What are the main risks I face as a result of bad management or poor foresight?
There are some financial risks. If you find yourself in a difficult situation like this, we cannot overstate how important it is that you talk to your banking partner. Companies sometimes decide to go against the terms of their contract with the bank in order to stay afloat but this is really not a good idea, even if the intentions were good. In that event, the bank is free to demand the immediate repayment of the loan, and this would only exacerbate the situation. So speak to your banking partner as soon as possible to find a way forward.
Recognising there are issues and reaching out for help is crucial – it is not a sign of weakness.
There are also some psychological risks. When times are tough, our mental health can suffer. And it’s even worse if the issues hang over us for a long time, like with COVID-19. Recognising there are issues and reaching out for help is crucial – it is not a sign of weakness. Keeping things bottled up can cause significant harm. There may be solutions available, but if you don’t talk to the right people you may never find them.
How can my bank help me?
The bank is there as your partner to help you figure things out. It will cast a rational, objective eye over your company’s cash flow while helping you to come up with creative solutions.
The best way out of this situation is to speak to your banking partner as soon as possible, chat openly about the issues and find solutions together.

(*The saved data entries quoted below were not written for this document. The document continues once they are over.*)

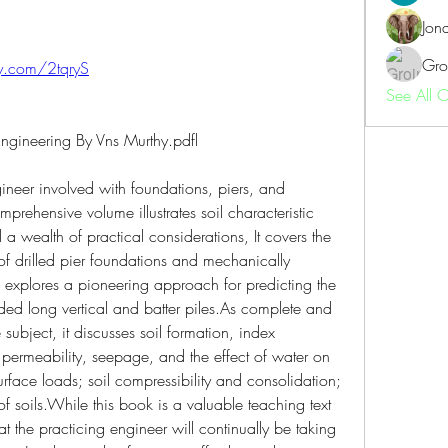
Jon
Gro
tly.com/2tqryS
See All 
ngineering By Vns Murthy.pdfl
ineer involved with foundations, piers, and 
mprehensive volume illustrates soil characteristic 
a wealth of practical considerations, It covers the 
of drilled pier foundations and mechanically 
d explores a pioneering approach for predicting the 
aded long vertical and batter piles.As complete and 
subject, it discusses soil formation, index 
l permeability, seepage, and the effect of water on 
surface loads; soil compressibility and consolidation; 
of soils.While this book is a valuable teaching text 
at the practicing engineer will continually be taking 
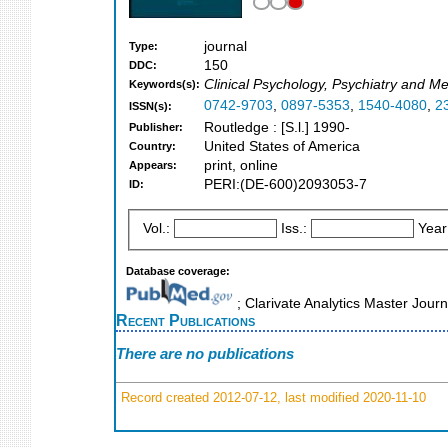
journal
Type:
150
DDC:
Clinical Psychology, Psychiatry and Me
Keywords(s):
0742-9703
,
0897-5353
,
1540-4080
,
2
ISSN(s):
Routledge : [S.l.] 1990-
Publisher:
United States of America
Country:
print, online
Appears:
PERI:(DE-600)2093053-7
ID:
Vol.:
Iss.:
Year
Database coverage:
; Clarivate Analytics Master Jour
Recent Publications
There are no publications
Record created 2012-07-12, last modified 2020-11-10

To make sure you get the right support and financing, your banking partner will check that the cash flow statements were prepared in advance and that you took all the necessary measures. To be eligible for this financial support, you will have to show that your company has taken a hit due to the pandemic – companies that were already in trouble or had been poorly managed before the pandemic won’t have access to this help.
What support am I entitled to?
Luxembourg has various business support instruments available, which may vary depending on the type of company. Your banking partner is best placed to help you decide on the most appropriate financing.
Crises like the COVID-19 pandemic can cripple companies and their cash flow. It’s extremely difficult to pre-empt situations of this magnitude, but you can stop the situation reaching breaking point by introducing certain procedures and speaking openly with your banking partner.